Once you have read in the data, label and covariates files, you are
ready to execute the algorithm. Simply use the execute
command. Note that, depending on the size of your data set, this could
take some time.
There are two main sets of results:
The summary results provide information on how many regions/interactions were processed, how many are testable, and what are the significance and testable thresholds:
## $n.int.processed
## [1] 18193
##
## $n.int.testable
## [1] 16426
##
## $testability.threshold
## [1] 2.630268e-06
##
## $target.fwer
## [1] 0.05
##
## $corrected.significance.threshold
## [1] 3.043955e-06
It is also possible to write this information to file directly using
the writeSummary
command.
The significant regions lists all the regions that are considered
significant. However, it is possible that these regions overlap into
clusters. The most significant regions in these clusters can be
extracted using the getSignificantClusterRepresentatives
command. In the example below, there is only one significant regions, so
it is its own cluster representative:
## start end score odds_ratio pvalue
## 1 99 102 24.56281 16.12821 7.192676e-07
#get the clustered representatives for the significant regions
sig_cluster_rep <- fastcmh$getSignificantClusterRepresentatives()
print(sig_cluster_rep)
## start end score odds_ratio pvalue
## 1 99 102 24.56281 16.12821 7.192676e-07
Note that the p-value and odds ratio for the regions/representatives is provided along with the location.

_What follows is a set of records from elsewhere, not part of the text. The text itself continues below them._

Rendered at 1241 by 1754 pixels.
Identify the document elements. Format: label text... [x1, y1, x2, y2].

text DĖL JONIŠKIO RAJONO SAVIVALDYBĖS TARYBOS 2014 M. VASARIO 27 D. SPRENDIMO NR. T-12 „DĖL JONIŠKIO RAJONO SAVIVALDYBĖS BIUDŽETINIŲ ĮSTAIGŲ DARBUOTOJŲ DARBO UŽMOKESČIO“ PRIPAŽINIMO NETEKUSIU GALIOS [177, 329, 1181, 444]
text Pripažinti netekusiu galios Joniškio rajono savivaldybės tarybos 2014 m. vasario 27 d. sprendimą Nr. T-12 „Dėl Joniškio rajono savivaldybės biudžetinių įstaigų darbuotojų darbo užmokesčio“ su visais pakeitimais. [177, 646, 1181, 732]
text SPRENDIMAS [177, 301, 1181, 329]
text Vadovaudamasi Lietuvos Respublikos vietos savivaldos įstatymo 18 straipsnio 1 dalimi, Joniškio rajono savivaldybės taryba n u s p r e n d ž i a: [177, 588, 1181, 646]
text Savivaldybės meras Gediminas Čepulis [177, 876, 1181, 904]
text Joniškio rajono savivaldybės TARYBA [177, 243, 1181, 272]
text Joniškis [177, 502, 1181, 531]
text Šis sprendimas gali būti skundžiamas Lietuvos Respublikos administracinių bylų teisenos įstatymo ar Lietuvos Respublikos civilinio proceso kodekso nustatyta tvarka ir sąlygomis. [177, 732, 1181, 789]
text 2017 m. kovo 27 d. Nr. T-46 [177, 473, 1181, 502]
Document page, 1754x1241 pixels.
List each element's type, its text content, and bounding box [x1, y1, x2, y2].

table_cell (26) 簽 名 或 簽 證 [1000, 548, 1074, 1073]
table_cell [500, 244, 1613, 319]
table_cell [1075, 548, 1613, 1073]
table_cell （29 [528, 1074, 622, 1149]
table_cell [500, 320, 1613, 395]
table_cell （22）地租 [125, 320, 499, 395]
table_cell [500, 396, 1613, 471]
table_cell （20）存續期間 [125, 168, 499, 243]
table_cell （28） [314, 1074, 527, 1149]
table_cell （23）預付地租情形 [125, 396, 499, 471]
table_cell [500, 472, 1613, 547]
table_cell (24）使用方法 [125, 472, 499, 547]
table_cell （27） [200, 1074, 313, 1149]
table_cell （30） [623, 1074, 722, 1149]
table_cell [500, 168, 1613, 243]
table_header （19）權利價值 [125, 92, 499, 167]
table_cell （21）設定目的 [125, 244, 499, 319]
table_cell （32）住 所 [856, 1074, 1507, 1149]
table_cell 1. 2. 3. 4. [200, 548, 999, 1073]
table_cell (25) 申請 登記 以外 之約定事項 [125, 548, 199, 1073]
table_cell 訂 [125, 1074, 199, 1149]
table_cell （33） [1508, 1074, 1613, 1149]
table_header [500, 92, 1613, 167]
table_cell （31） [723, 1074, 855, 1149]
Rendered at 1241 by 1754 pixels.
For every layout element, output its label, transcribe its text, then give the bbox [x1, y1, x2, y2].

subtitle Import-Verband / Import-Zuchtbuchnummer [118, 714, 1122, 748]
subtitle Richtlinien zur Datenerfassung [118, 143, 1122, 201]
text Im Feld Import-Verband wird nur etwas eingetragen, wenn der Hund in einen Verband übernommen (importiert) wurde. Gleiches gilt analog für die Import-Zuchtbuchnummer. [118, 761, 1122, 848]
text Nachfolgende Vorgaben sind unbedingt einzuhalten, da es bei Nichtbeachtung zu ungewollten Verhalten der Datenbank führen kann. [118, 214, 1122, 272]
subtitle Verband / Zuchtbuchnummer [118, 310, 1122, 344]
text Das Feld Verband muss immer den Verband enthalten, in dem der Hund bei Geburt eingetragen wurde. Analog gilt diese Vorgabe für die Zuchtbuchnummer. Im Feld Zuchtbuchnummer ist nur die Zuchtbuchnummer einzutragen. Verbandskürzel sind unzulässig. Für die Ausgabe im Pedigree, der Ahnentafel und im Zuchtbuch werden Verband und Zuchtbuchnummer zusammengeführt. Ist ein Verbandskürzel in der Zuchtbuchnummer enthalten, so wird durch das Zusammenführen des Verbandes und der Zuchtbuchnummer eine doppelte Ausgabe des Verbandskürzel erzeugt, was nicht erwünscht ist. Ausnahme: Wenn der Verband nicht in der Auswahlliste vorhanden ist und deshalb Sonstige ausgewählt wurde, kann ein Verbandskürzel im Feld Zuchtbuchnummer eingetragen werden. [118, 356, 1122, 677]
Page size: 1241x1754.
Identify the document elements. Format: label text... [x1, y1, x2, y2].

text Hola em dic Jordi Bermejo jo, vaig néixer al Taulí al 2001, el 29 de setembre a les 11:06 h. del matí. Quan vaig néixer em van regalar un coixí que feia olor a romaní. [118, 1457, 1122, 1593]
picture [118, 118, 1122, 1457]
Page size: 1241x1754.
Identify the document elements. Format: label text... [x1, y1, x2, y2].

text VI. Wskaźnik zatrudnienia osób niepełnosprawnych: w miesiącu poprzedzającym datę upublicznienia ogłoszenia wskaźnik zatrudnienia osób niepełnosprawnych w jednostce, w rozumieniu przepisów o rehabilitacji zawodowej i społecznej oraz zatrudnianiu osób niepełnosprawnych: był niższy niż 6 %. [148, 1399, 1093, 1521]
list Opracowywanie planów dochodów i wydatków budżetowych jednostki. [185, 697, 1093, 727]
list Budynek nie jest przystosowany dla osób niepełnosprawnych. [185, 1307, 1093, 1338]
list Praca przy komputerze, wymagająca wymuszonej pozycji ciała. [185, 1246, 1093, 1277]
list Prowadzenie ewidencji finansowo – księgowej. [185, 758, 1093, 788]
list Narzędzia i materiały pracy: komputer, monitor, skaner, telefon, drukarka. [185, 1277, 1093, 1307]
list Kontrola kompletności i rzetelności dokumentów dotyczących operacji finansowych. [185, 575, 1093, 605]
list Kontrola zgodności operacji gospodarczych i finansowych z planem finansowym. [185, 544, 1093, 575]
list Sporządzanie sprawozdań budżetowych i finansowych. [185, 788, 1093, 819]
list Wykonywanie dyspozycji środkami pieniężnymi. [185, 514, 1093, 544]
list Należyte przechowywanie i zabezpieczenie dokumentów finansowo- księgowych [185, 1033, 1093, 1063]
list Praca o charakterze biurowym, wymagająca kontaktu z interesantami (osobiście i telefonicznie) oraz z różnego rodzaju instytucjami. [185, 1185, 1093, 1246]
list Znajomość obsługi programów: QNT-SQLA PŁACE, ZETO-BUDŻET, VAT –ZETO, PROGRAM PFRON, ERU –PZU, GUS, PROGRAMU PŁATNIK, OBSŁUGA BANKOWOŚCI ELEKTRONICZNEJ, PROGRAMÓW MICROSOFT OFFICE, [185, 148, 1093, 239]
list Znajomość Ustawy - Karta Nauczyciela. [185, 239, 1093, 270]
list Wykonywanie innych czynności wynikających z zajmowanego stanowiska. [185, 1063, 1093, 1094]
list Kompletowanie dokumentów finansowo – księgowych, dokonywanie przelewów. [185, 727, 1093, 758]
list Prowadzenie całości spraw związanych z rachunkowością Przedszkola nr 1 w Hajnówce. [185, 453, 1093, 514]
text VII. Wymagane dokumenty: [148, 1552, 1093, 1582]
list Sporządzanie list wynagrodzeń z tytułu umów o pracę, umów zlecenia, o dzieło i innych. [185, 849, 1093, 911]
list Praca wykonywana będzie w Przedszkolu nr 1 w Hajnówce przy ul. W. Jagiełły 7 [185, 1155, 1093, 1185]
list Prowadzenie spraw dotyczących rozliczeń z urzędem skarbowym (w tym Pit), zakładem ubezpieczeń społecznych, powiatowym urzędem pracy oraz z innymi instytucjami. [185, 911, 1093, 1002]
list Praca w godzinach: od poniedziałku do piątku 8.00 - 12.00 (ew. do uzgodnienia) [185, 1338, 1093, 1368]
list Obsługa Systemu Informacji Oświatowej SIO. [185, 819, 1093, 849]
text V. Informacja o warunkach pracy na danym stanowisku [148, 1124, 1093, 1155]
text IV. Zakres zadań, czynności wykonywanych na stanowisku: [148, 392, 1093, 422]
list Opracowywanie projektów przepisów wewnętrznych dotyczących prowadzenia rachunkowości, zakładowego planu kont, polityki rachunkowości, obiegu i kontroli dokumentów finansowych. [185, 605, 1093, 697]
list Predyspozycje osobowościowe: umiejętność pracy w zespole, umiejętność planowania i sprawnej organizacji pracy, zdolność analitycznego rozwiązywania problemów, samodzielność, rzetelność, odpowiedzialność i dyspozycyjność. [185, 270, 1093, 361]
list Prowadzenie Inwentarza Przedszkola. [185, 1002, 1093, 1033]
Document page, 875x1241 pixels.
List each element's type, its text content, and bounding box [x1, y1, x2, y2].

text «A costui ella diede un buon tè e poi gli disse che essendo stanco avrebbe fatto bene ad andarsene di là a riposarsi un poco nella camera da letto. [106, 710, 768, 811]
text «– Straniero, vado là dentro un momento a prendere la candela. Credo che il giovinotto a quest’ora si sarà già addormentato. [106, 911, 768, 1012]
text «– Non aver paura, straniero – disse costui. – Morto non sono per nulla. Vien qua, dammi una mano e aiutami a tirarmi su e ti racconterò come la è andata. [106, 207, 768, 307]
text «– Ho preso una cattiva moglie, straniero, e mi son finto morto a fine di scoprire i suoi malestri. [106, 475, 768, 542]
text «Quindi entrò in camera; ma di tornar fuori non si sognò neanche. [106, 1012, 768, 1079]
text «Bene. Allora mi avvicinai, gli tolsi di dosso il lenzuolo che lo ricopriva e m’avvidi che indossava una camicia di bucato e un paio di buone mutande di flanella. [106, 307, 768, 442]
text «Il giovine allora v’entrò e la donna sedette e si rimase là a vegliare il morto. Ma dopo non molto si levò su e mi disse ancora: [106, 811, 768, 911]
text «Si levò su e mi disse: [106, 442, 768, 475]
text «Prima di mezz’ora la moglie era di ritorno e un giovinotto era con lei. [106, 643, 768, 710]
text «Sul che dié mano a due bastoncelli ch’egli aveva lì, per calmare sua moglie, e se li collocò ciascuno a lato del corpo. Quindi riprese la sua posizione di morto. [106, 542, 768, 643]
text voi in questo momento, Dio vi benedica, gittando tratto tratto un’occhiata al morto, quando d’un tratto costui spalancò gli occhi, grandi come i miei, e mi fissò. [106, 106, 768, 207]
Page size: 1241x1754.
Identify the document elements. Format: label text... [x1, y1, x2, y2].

For the higherOrderEpistasis
mode, the method
getSignificantInteractions
should be used (and there are no
cluster representatives).
It is also possible to perform a search without any covariates:
## Another example of regionGWAS
fais <- CASMAP(mode="regionGWAS") # initialise object
# read the data and labels, but no covariates
fais$readFiles(genotype_file=getExampleDataFilename(),
phenotype_file=getExampleLabelsFilename())
print(fais)
## CASMAP object with:
## * Mode = regionGWAS
## * Target FWER = 0.05
## * Maximum combination size = 0
## * Input files read
## * Covariate = FALSE
The binary data could be encoded with either a dominant or recessive
encoding. The default for readLines
is
dominant
, but it is also possible to specify the coding
explicitly:
library(CASMAP)
fastcmh <- CASMAP(mode="regionGWAS")
# using the dominant encoding (default)
fastcmh$readFiles(genotype_file=getExampleDataFilename(),
phenotype_file=getExampleLabelsFilename(),
covariate_file=getExampleCovariatesFilename(),
encoding="dominant")
# using the dominant encoding (default)
fastcmh$readFiles(genotype_file=getExampleDataFilename(),
phenotype_file=getExampleLabelsFilename(),
covariate_file=getExampleCovariatesFilename(),
encoding="recessive")
Note that future versions of the package will include the option to read PLINK files, and the option to set the maximum combination length.